My topic of interest is the evolution of morality. As a research question, I’d like to better understand how humans developed moral systems and how science can be used to shed light on existing conflicts in moral imperatives, behaviors, and beliefs. More specifically, I’d be interested in studying how mutual aid and cooperation is a source of economic and emotional support among people within religious groups, the evolutionary basis for these behaviors, and how they may contribute to individual fitness- fitness as in, the reproductive success of an individual in terms of sexual selection.
I may expand this question to groups with shared moral beliefs though not necessarily religiously rooted. I’d also be interested in looking at how, cognitively, we’ve evolved to be able to question our moral behavior and the implications of that ability.
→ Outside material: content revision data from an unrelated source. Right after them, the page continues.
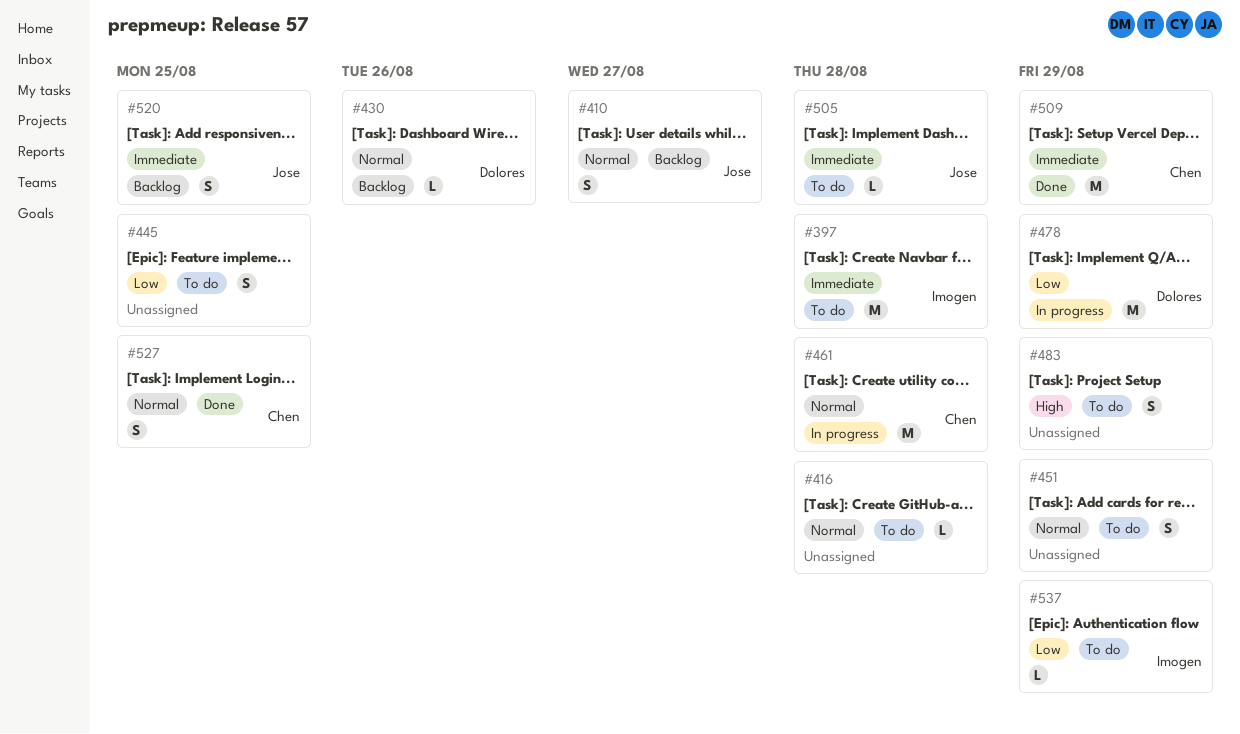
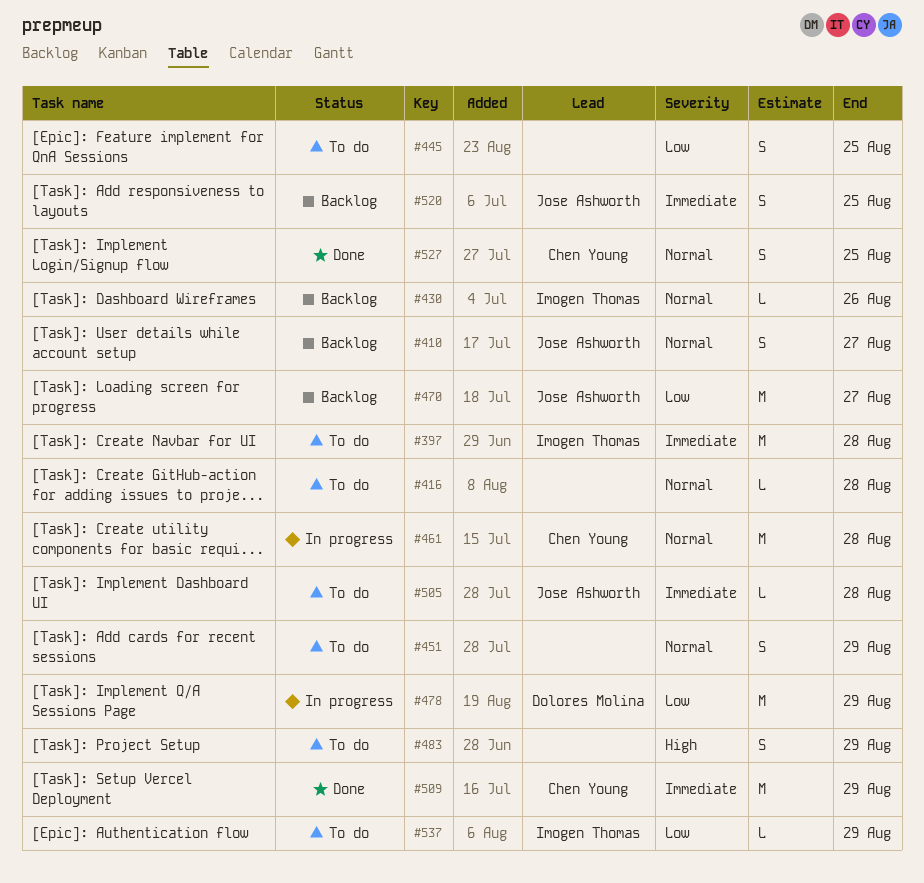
#430, owner: Dolores Molina -> Imogen Thomas
#470: none -> present

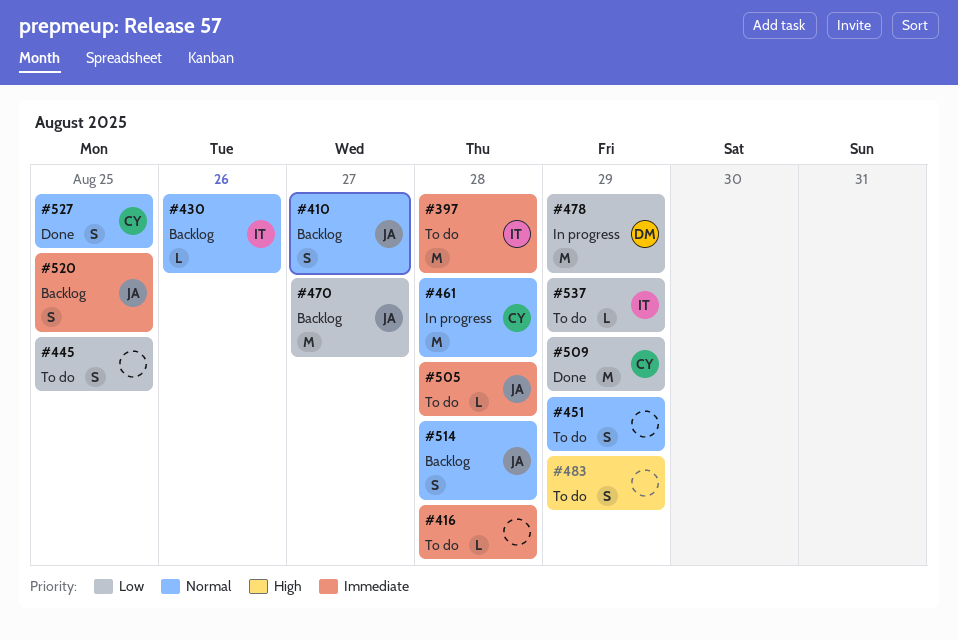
#416, priority: Normal -> Immediate
#509, priority: Immediate -> Low
#514: none -> present

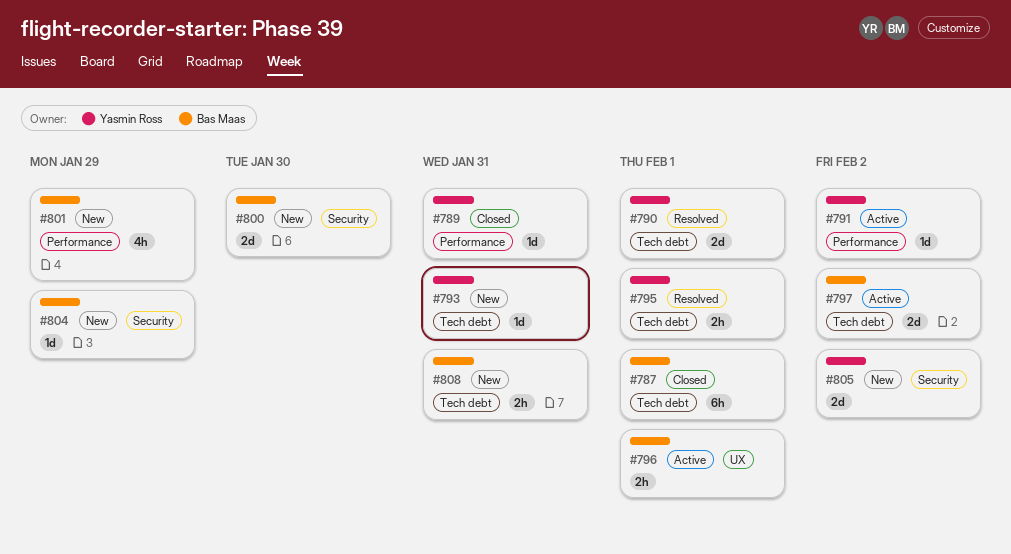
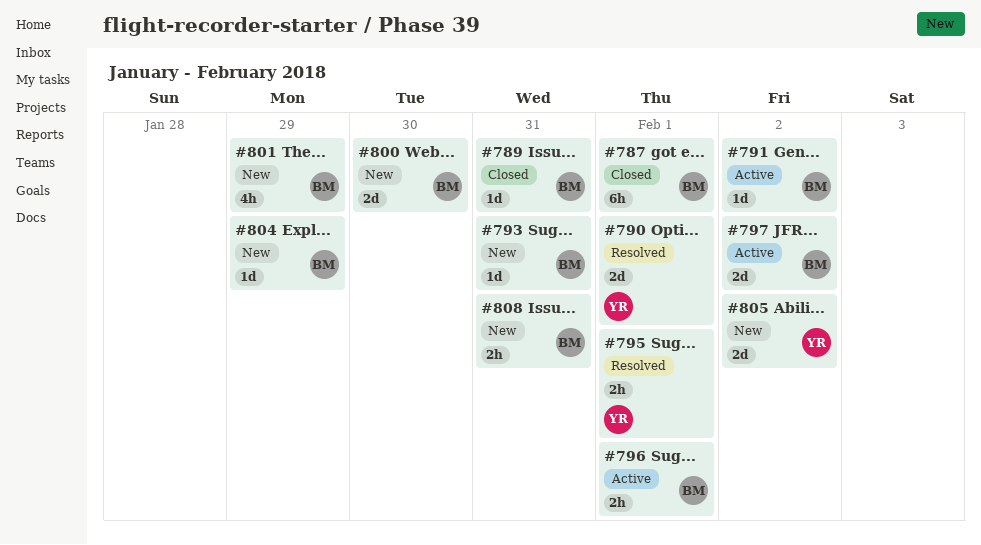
#789, owner: Yasmin Ross -> Bas Maas
#791, owner: Yasmin Ross -> Bas Maas
#793, owner: Yasmin Ross -> Bas Maas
In college, I’d wanted to major in philosophy because of my interest in moral philo, but after taking an intro to anthropology class, I was hooked and switched immediately. From there I’d become interested in the anthropology of religion and later in sexual selection theory. After graduation, I worked for a few years in wealth management and then digital marketing, and sort of, forgot about my interest in anthropology. Then, about a year ago I took an online course taught by Paul Bloom, a moral philosopher at Yale, at the same time as I was completing a yoga teacher training program. That period of moral exploration- both from an academic point of view but also experientially as a yogi, had me asking myself a question I hadn’t asked for a long time- “Am I a good person?”. Naturally, I wanted to explore the question scientifically.
Author and philosopher Sam Harris begins to tackle the topic of how we can explore morals scientifically in his book, The Moral Landscape. Considering how divisive moral beliefs can be, he posits that through science we can come to more objective moral grounds and that science should work toward advising in moral issues. Other authors like Richard Dawkins, Daniel Dennett, and moral philosophers like Peter Singer have also written about this topic. I would, in some ways, want my research to expand on the foundation laid by these authors- but without the focus on atheism and admonishment of religion that many of these authors typically express.
I’m also interested in behavioral economics and think there’s a synergy between behavioral econ, evolutionary anthropology, and moral behavior that I’d like to explore. This, I’m still unclear about, but am looking forward to starting classes- including a behavioral econ class- in the fall so I can work it out.